Construction payroll is one of the highest-risk areas for underpayment. Unlike retail or fast food, the complexity comes from multiple allowances, site conditions, travel requirements and overtime structures layered on top of base rates.
Common allowances under the award include site allowance, industry allowance, tool allowance, leading hand allowance, travel allowance, and meal allowance. If you get classification, allowances or site conditions wrong, the entire pay calculation is wrong.
The award also has sector-specific rules. A worker on a civil construction project isn’t always treated the same as one on a residential build. RDO entitlements, inclement weather provisions, and daily hire versus weekly hire arrangements all shift depending on which stream of work your people are doing, and sometimes shift from site to site.
What Is an EBA?
An EBA (Enterprise Bargaining Agreement) — formally called an enterprise agreement under the Fair Work Act 2009 — is a negotiated, workplace-specific document that sets pay and conditions for your business, project, or workforce group. An EBA is a workplace-level agreement made between an employer and a group of employees (and often their bargaining representatives, such as a union).
Once approved by the Fair Work Commission, the EA applies instead of any applicable modern award. An employee cannot be covered by both a modern award and an enterprise agreement.
The key appeal for construction operators is flexibility. An EBA can lock in flat hourly rates that absorb allowances, define custom roster cycles, set agreed overtime trigger points, and simplify classifications, thereby dramatically reducing payroll complexity and forecasting risk on major projects.
But there’s also a non-negotiable catch.
The BOOT Test
Every EBA must pass the Better Off Overall Test (BOOT) before the Fair Work Commission will approve it. This means employees must be left better off overall than under the relevant award. The FWC assesses this across the agreement as a whole, rather than clause by clause, which means trade-offs between conditions are possible, as long as the overall package is superior to the award.

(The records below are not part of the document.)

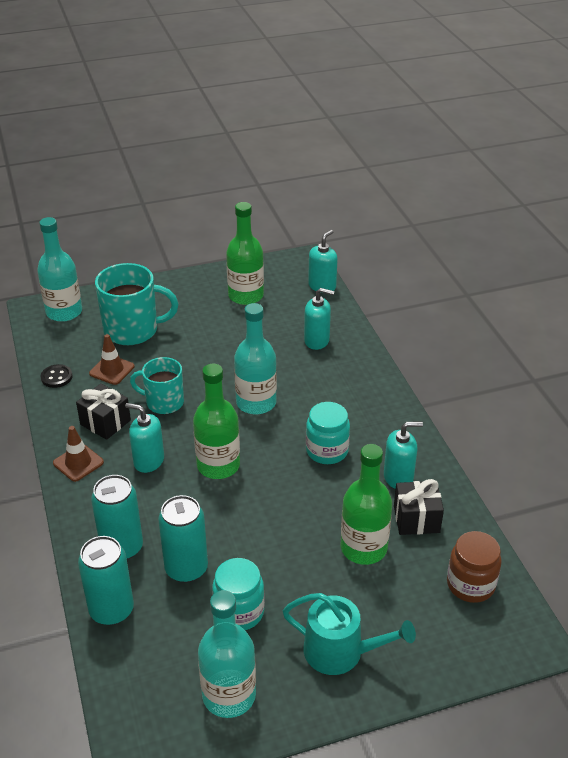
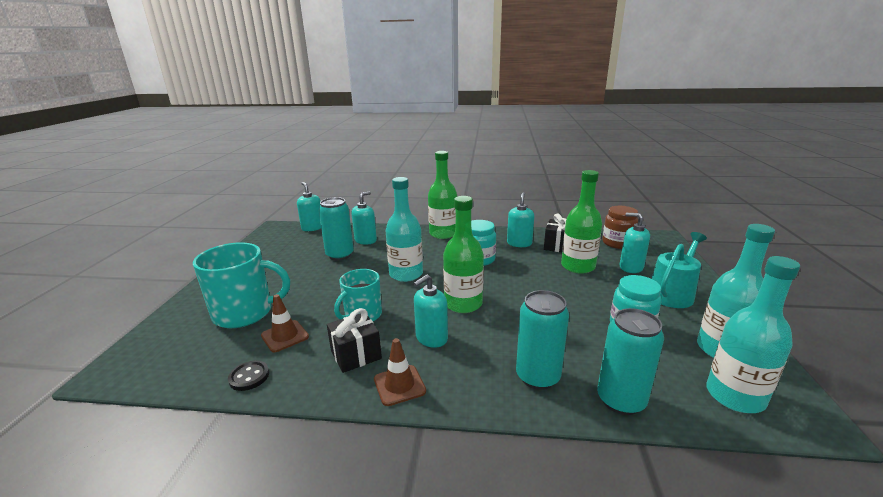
camera: 65 degrees left, 15 degrees down
(64, 312) = (151, 351): turquoise bottle -> turquoise bottle (735, 396)
(133, 330) = (245, 313): turquoise mug -> turquoise mug turned 60 degrees clockwise
(186, 569) = (576, 343): turquoise can -> turquoise can (340, 255)
(246, 296) = (281, 254): green bottle -> green bottle (443, 234)
(394, 605) = (631, 267): none -> turquoise soap dispenser

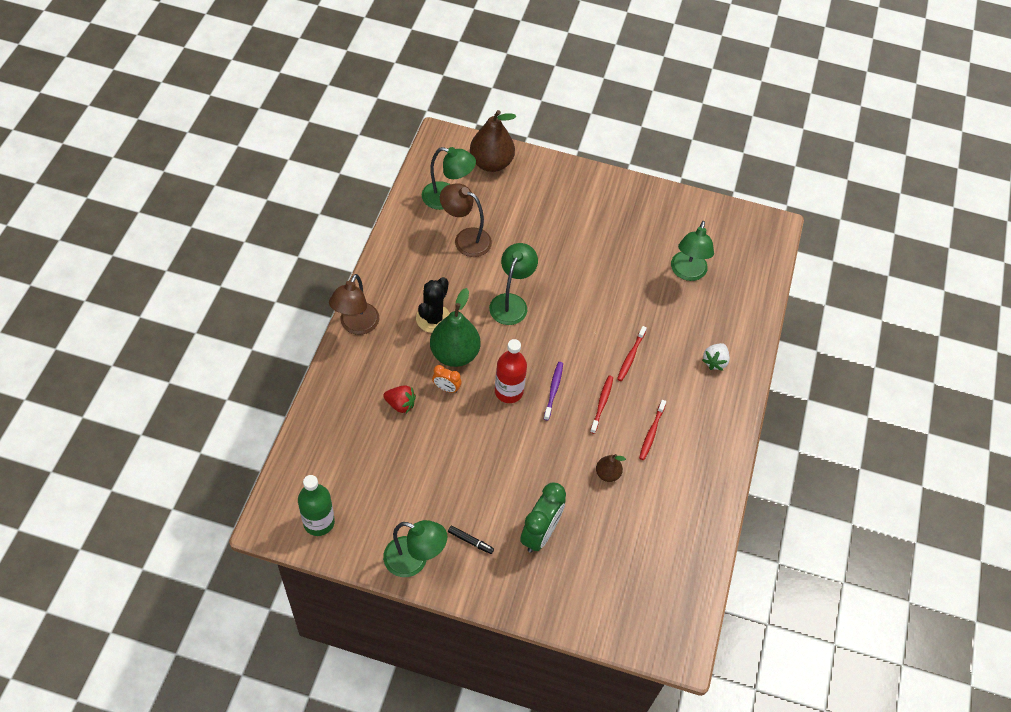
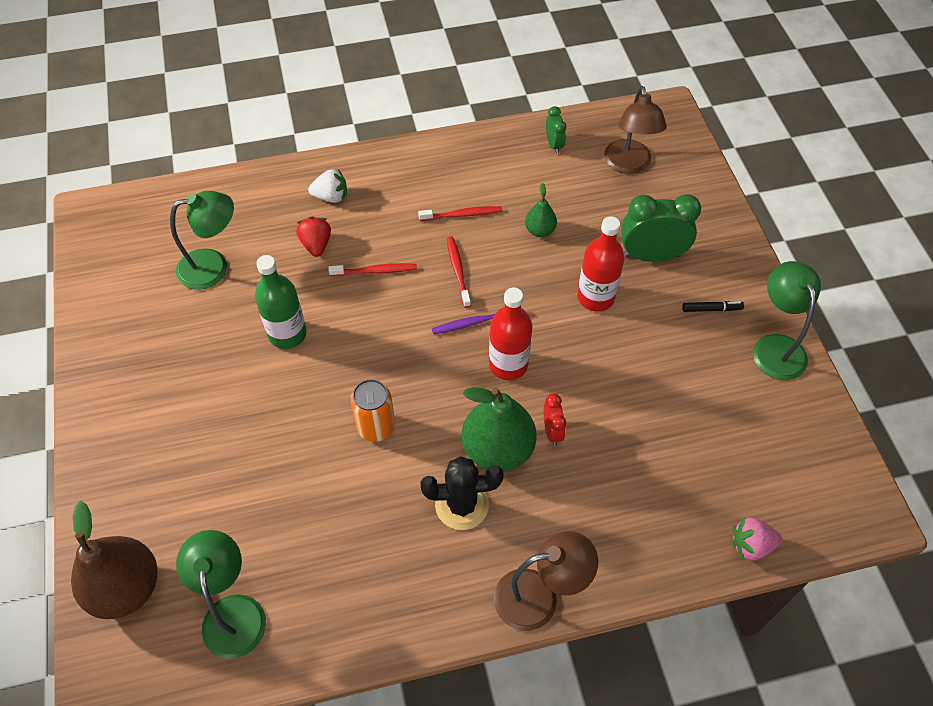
camera: 115 degrees left, 0 degrees up
(303, 445) = (751, 545): none -> pink strawberry
(319, 522) = (821, 464): green bottle -> green bottle (287, 334)
(400, 404) = (611, 469): red strawberry -> red strawberry (316, 245)
(446, 388) = (552, 431): orange clock -> red clock
(465, 239) = (300, 541): brown lamp -> brown lamp (628, 165)
(470, 541) = (711, 309): black marker -> black marker turned 90 degrees clockwise
(511, 302) = (376, 427): green lamp -> orange can
(527, 473) = (595, 297): none -> red bottle
(602, 403) = (458, 271): red toothbrush -> red toothbrush turned 90 degrees clockwise
(607, 474) = (540, 230): brown pear -> green pear
(689, 535) = (554, 145): none -> green clock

The Fair Work Commission must be satisfied that your employees are better off overall under the EBA than they would be under the relevant award.
This means you can’t simply strip out penalty rates and replace them with nothing. You need to model the entitlements your workforce receives under the award versus what they’d receive under your proposed EBA — across all shift types, classifications, and work patterns.
For businesses with multiple classifications and varied site conditions, this modelling exercise alone is significant. Get it wrong in the drafting stage, and the FWC will knock back the agreement.
EBA vs Award: Key Differences at a Glance
Modern Award | EBA | |
Who sets it | Fair Work Commission | Employer + employees (+ union) |
Who it applies to | Broad industry/occupation coverage | Specific enterprise or project |
Flexibility | Limited (IFAs only) | High — customisable within BOOT |
How it’s activated | Automatically | Requires FWC approval |
Duration | Ongoing (updated annually) | Up to 4 years (continues after expiry until replaced) |
Union involvement | Not required | Often required for bargaining |
Payroll complexity | High — layered allowances and penalties | Can be simplified via flat rates |
Types of EBAs in Construction
Construction businesses have access to three main types of EBAs under the Fair Work Act:- Single-enterprise agreements cover one employer (or related employers) and their employees. This is the most common EBA structure for established construction businesses.
- Multi-enterprise agreements cover multiple employers. This is common in projects involving multiple organisations, for example, in construction.
- Greenfields agreements are the standout option for major projects. These are a subtype of either single or multi-enterprise agreements, made in relation to a new enterprise before any employees are employed.